▸ **Given data**:
┄┄┄┄┄┄┄┄┄┄
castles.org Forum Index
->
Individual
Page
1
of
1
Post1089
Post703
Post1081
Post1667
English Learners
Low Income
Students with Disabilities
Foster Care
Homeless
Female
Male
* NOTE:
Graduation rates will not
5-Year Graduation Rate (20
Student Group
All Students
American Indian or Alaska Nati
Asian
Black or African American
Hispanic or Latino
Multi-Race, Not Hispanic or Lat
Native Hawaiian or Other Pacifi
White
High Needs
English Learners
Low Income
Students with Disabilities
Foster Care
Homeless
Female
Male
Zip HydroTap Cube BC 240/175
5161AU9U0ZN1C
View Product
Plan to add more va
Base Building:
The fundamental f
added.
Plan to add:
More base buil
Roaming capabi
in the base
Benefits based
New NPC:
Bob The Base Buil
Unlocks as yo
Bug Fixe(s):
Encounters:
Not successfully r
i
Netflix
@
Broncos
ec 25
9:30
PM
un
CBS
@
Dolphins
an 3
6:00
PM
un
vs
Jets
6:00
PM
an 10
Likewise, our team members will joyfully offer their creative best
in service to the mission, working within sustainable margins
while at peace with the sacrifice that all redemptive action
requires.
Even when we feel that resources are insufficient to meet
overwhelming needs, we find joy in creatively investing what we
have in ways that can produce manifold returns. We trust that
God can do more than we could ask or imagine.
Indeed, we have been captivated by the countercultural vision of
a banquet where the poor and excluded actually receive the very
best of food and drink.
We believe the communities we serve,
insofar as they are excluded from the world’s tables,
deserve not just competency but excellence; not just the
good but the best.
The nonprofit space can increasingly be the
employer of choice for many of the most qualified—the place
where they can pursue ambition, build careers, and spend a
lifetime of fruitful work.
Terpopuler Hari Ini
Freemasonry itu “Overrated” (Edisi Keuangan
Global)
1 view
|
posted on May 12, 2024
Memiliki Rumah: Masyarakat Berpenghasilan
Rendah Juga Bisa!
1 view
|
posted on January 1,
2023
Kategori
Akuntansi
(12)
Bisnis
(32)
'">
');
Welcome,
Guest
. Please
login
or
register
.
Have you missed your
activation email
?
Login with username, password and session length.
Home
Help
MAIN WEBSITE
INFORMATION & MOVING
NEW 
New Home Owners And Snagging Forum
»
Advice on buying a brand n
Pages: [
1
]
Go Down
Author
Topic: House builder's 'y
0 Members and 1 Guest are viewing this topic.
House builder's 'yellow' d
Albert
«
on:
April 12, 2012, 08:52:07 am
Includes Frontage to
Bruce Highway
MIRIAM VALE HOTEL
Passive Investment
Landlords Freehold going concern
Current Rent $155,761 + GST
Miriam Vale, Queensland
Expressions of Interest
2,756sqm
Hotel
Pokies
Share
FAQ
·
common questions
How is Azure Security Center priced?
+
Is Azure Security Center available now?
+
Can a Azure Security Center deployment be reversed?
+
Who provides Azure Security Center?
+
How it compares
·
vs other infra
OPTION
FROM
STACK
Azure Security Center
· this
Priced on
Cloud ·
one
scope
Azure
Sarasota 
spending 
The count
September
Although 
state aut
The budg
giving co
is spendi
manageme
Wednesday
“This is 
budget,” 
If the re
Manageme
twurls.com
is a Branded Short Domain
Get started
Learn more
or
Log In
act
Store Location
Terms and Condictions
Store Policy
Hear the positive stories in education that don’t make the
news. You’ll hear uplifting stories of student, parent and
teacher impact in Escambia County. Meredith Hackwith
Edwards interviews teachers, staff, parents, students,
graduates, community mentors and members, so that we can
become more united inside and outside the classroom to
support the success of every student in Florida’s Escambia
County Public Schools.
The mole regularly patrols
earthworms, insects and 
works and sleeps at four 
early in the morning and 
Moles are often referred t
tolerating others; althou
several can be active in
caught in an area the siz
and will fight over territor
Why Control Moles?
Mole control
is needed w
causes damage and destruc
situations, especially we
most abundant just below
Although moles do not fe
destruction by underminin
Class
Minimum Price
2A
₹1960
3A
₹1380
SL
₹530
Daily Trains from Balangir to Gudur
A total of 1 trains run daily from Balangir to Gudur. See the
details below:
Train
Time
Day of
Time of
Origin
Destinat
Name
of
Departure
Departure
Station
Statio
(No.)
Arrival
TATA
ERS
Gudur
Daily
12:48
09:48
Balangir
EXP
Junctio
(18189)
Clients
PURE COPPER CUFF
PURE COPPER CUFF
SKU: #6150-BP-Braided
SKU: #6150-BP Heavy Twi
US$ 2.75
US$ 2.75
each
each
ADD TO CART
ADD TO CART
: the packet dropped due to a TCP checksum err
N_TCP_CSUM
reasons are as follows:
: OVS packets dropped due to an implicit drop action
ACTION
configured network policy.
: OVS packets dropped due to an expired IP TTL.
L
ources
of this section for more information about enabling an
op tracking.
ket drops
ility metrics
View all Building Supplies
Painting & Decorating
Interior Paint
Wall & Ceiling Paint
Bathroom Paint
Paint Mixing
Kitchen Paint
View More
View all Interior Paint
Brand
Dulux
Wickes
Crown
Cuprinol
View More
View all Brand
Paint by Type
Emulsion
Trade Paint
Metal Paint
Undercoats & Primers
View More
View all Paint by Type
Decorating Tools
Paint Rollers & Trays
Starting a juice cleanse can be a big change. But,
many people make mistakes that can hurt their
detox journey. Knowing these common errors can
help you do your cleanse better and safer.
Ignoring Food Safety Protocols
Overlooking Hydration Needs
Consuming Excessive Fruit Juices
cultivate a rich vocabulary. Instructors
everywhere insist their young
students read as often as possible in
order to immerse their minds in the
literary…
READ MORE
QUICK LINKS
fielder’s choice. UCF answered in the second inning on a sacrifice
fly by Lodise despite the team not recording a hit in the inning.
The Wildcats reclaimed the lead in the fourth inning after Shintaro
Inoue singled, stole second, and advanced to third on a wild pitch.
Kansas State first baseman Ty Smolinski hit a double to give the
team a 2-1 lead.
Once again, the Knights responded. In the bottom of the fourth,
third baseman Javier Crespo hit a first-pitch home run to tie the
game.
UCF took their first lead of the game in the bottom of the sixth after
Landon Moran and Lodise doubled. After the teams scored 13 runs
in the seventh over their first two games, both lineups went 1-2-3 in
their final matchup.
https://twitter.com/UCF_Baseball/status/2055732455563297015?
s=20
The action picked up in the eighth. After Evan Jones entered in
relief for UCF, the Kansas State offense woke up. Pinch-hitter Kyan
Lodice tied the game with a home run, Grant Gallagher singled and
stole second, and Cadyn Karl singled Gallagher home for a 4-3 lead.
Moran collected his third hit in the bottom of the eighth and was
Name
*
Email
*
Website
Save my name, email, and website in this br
┄┄┄┄┄┄┄┄┄┄
▸ **Your instructions**:
Copy all of the lines above exactly, one for one.

▸ **Response for this exercise**:
castles.org Forum Index
->
Individual
Page
1
of
1
Post1089
Post703
Post1081
Post1667
English Learners
Low Income
Students with Disabilities
Foster Care
Homeless
Female
Male
* NOTE:
Graduation rates will not
5-Year Graduation Rate (20
Student Group
All Students
American Indian or Alaska Nati
Asian
Black or African American
Hispanic or Latino
Multi-Race, Not Hispanic or Lat
Native Hawaiian or Other Pacifi
White
High Needs
English Learners
Low Income
Students with Disabilities
Foster Care
Homeless
Female
Male
Zip HydroTap Cube BC 240/175
5161AU9U0ZN1C
View Product
Plan to add more va
Base Building:
The fundamental f
added.
Plan to add:
More base buil
Roaming capabi
in the base
Benefits based
New NPC:
Bob The Base Buil
Unlocks as yo
Bug Fixe(s):
Encounters:
Not successfully r
i
Netflix
@
Broncos
ec 25
9:30
PM
un
CBS
@
Dolphins
an 3
6:00
PM
un
vs
Jets
6:00
PM
an 10
Likewise, our team members will joyfully offer their creative best
in service to the mission, working within sustainable margins
while at peace with the sacrifice that all redemptive action
requires.
Even when we feel that resources are insufficient to meet
overwhelming needs, we find joy in creatively investing what we
have in ways that can produce manifold returns. We trust that
God can do more than we could ask or imagine.
Indeed, we have been captivated by the countercultural vision of
a banquet where the poor and excluded actually receive the very
best of food and drink.
We believe the communities we serve,
insofar as they are excluded from the world’s tables,
deserve not just competency but excellence; not just the
good but the best.
The nonprofit space can increasingly be the
employer of choice for many of the most qualified—the place
where they can pursue ambition, build careers, and spend a
lifetime of fruitful work.
Terpopuler Hari Ini
Freemasonry itu “Overrated” (Edisi Keuangan
Global)
1 view
|
posted on May 12, 2024
Memiliki Rumah: Masyarakat Berpenghasilan
Rendah Juga Bisa!
1 view
|
posted on January 1,
2023
Kategori
Akuntansi
(12)
Bisnis
(32)
'">
');
Welcome,
Guest
. Please
login
or
register
.
Have you missed your
activation email
?
Login with username, password and session length.
Home
Help
MAIN WEBSITE
INFORMATION & MOVING
NEW 
New Home Owners And Snagging Forum
»
Advice on buying a brand n
Pages: [
1
]
Go Down
Author
Topic: House builder's 'y
0 Members and 1 Guest are viewing this topic.
House builder's 'yellow' d
Albert
«
on:
April 12, 2012, 08:52:07 am
Includes Frontage to
Bruce Highway
MIRIAM VALE HOTEL
Passive Investment
Landlords Freehold going concern
Current Rent $155,761 + GST
Miriam Vale, Queensland
Expressions of Interest
2,756sqm
Hotel
Pokies
Share
FAQ
·
common questions
How is Azure Security Center priced?
+
Is Azure Security Center available now?
+
Can a Azure Security Center deployment be reversed?
+
Who provides Azure Security Center?
+
How it compares
·
vs other infra
OPTION
FROM
STACK
Azure Security Center
· this
Priced on
Cloud ·
one
scope
Azure
Sarasota 
spending 
The count
September
Although 
state aut
The budg
giving co
is spendi
manageme
Wednesday
“This is 
budget,” 
If the re
Manageme
twurls.com
is a Branded Short Domain
Get started
Learn more
or
Log In
act
Store Location
Terms and Condictions
Store Policy
Hear the positive stories in education that don’t make the
news. You’ll hear uplifting stories of student, parent and
teacher impact in Escambia County. Meredith Hackwith
Edwards interviews teachers, staff, parents, students,
graduates, community mentors and members, so that we can
become more united inside and outside the classroom to
support the success of every student in Florida’s Escambia
County Public Schools.
The mole regularly patrols
earthworms, insects and 
works and sleeps at four 
early in the morning and 
Moles are often referred t
tolerating others; althou
several can be active in
caught in an area the siz
and will fight over territor
Why Control Moles?
Mole control
is needed w
causes damage and destruc
situations, especially we
most abundant just below
Although moles do not fe
destruction by underminin
Class
Minimum Price
2A
₹1960
3A
₹1380
SL
₹530
Daily Trains from Balangir to Gudur
A total of 1 trains run daily from Balangir to Gudur. See the
details below:
Train
Time
Day of
Time of
Origin
Destinat
Name
of
Departure
Departure
Station
Statio
(No.)
Arrival
TATA
ERS
Gudur
Daily
12:48
09:48
Balangir
EXP
Junctio
(18189)
Clients
PURE COPPER CUFF
PURE COPPER CUFF
SKU: #6150-BP-Braided
SKU: #6150-BP Heavy Twi
US$ 2.75
US$ 2.75
each
each
ADD TO CART
ADD TO CART
: the packet dropped due to a TCP checksum err
N_TCP_CSUM
reasons are as follows:
: OVS packets dropped due to an implicit drop action
ACTION
configured network policy.
: OVS packets dropped due to an expired IP TTL.
L
ources
of this section for more information about enabling an
op tracking.
ket drops
ility metrics
View all Building Supplies
Painting & Decorating
Interior Paint
Wall & Ceiling Paint
Bathroom Paint
Paint Mixing
Kitchen Paint
View More
View all Interior Paint
Brand
Dulux
Wickes
Crown
Cuprinol
View More
View all Brand
Paint by Type
Emulsion
Trade Paint
Metal Paint
Undercoats & Primers
View More
View all Paint by Type
Decorating Tools
Paint Rollers & Trays
Starting a juice cleanse can be a big change. But,
many people make mistakes that can hurt their
detox journey. Knowing these common errors can
help you do your cleanse better and safer.
Ignoring Food Safety Protocols
Overlooking Hydration Needs
Consuming Excessive Fruit Juices
cultivate a rich vocabulary. Instructors
everywhere insist their young
students read as often as possible in
order to immerse their minds in the
literary…
READ MORE
QUICK LINKS
fielder’s choice. UCF answered in the second inning on a sacrifice
fly by Lodise despite the team not recording a hit in the inning.
The Wildcats reclaimed the lead in the fourth inning after Shintaro
Inoue singled, stole second, and advanced to third on a wild pitch.
Kansas State first baseman Ty Smolinski hit a double to give the
team a 2-1 lead.
Once again, the Knights responded. In the bottom of the fourth,
third baseman Javier Crespo hit a first-pitch home run to tie the
game.
UCF took their first lead of the game in the bottom of the sixth after
Landon Moran and Lodise doubled. After the teams scored 13 runs
in the seventh over their first two games, both lineups went 1-2-3 in
their final matchup.
https://twitter.com/UCF_Baseball/status/2055732455563297015?
s=20
The action picked up in the eighth. After Evan Jones entered in
relief for UCF, the Kansas State offense woke up. Pinch-hitter Kyan
Lodice tied the game with a home run, Grant Gallagher singled and
stole second, and Cadyn Karl singled Gallagher home for a 4-3 lead.
Moran collected his third hit in the bottom of the eighth and was
Name
*
Email
*
Website
Save my name, email, and website in this br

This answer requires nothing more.